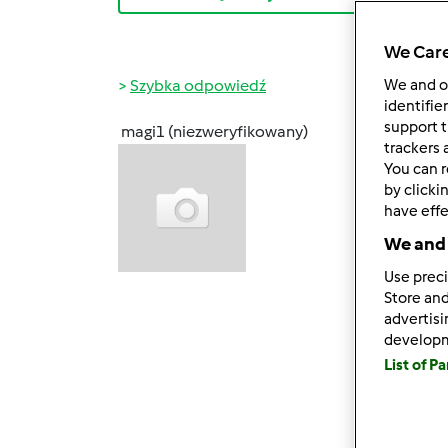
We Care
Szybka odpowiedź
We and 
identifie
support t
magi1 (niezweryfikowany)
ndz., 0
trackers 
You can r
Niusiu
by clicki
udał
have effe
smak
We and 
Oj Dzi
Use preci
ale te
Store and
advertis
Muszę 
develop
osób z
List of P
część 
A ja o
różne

---

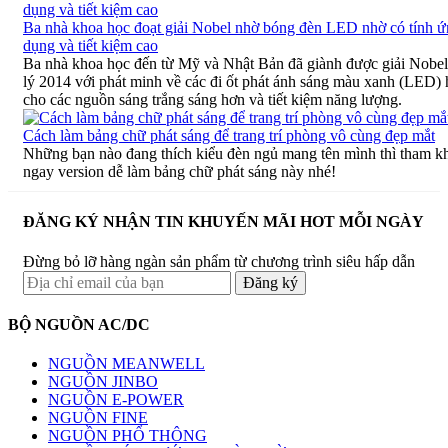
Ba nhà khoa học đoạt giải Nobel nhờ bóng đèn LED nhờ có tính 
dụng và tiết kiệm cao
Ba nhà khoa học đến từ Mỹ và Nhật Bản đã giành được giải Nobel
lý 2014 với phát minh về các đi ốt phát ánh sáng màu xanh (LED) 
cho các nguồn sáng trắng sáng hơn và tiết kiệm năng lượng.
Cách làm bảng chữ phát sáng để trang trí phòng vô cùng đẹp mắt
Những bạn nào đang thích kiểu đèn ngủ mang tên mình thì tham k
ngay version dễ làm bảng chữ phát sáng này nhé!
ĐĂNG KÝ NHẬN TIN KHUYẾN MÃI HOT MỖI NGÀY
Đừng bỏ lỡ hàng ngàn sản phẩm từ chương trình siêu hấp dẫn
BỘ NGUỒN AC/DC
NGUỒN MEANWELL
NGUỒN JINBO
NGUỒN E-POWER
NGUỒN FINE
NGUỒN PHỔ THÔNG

---

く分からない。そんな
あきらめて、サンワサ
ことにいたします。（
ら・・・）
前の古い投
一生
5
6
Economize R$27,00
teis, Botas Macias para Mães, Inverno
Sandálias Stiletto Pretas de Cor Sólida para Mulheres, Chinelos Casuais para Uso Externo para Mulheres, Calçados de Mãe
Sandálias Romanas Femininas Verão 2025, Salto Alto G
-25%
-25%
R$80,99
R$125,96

▶ **Task objective**: Write out exactly the lines above between the line with "NGUỒN MEANWELL" and the line with "NGUỒN PHỔ THÔNG", inclusive, and nothing beyond them.

▶ **Solution below**:
NGUỒN MEANWELL
NGUỒN JINBO
NGUỒN E-POWER
NGUỒN FINE
NGUỒN PHỔ THÔNG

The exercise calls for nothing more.